Even rallying mining shares couldn’t propel the FTSE 100 to a gain on Wednesday morning, as ex-dividend days for heavyweight energy companies Shell and BP dragged the market lower.
While most other European markets were slightly higher, the FTSE fell 0.3% or 15 points to 6,320. Trading without their dividend attractions, BP (BP.L) dropped 1.6% to 452p and Shell (RDSb.L) fell 1.4% to 2184p. Software firm Sage (SGE.L) was also ex-dividend, down 1.3% to 338p, as was AstraZeneca (AZN.L), off 2.4% to 2,945p.
Miners and energy companies though powered higher, following gains on US and Asian stock markets. Investors are awaiting major economic news from the US and Europe, while last night US president Barack Obama, delivering his annual State of the Union address, urged Congress to support his plans to reignite the economy.
Major currencies were little moved on Wednesday morning, in contrast to gyrations yesterday amid mixed messages from the G7 that had seen the Japanese yen move sharply higher. Currency analysts said the G7 had not done enough to prevent the yen's continued decline.

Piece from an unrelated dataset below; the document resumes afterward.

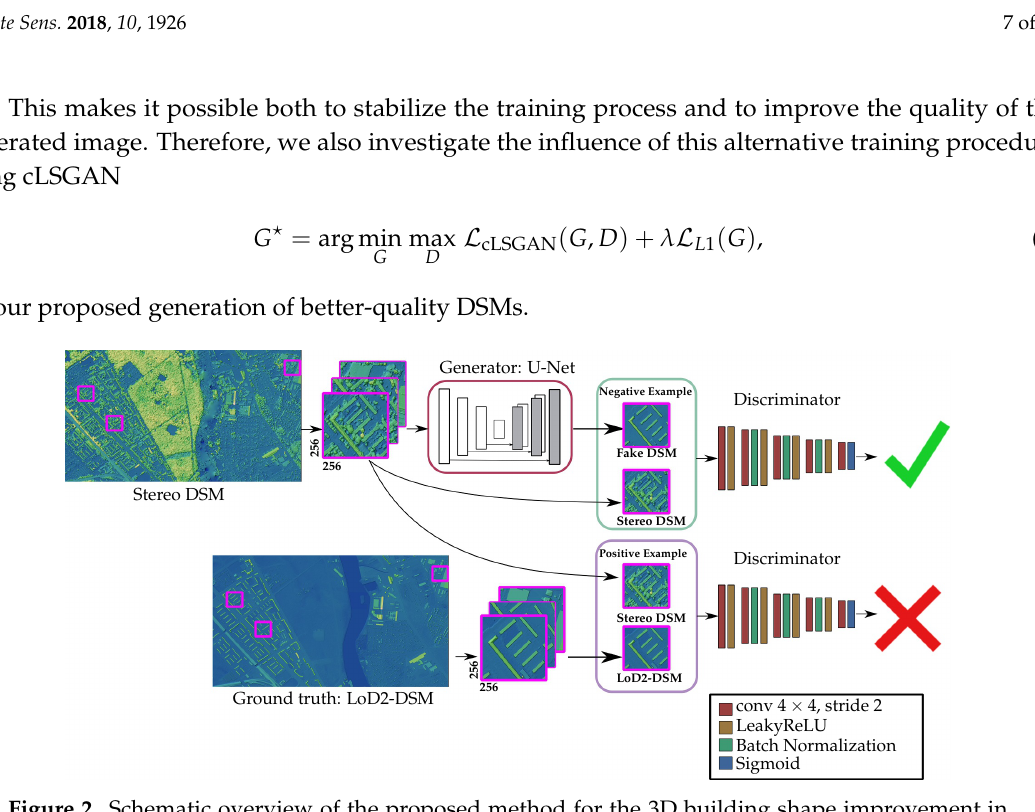
Figure 2. Schematic overview of the proposed method for the 3D building shape improvement in stereo DSM by cGAN. The DSM images are color-shaded for better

Tullow Oil (TLW.L) was the top riser in London, with shares up 2.2% to £12.06 after the Citywire Top Stock reported a 3.8% decline in 2012 net profit, but said it had an ‘excellent platform for growth in 2013’.
Rio Tinto (RIO.L) gained 2% to £37.45 ahead of tomorrow’s 2012 earnings report, where Nomura analysts say investors could be in for a dividend ‘bump'.
Supergroup (SGP.L) rose 1% to 698p on news that rival fashion chain Republic is poised to enter administration. Seymour Pierce reiterated its ‘buy’ recommendation on Supergroup, pointing to continued improvements in its stores and the potential for further high street shop closures to bolster its position.
Reckitt Benckiser (RB.L) edged higher after the consumer products company announced better-than-expected 2012 earnings. Deutsche Bank raised its target price for the shares to £48 after the ‘strong’ results. The German bank has a ‘buy’ recommendation on Reckitt praising its ‘attractive TSR [total shareholder return] and a rapidly recovering growth profile’.
Ahead of theBank of England’s quarterly inflation report this morning, the CBI said the UK was ‘beginning to see the return of organic growth’. The employers’ group forecasts GDP growth of 1% in 2013, slightly below its previous forecast of 1.4%.
While ongoing problems in the global economy would keep growth in check, ‘Recent business surveys also give grounds for cautious optimism about our forward prospects,’ the CBI’s update said.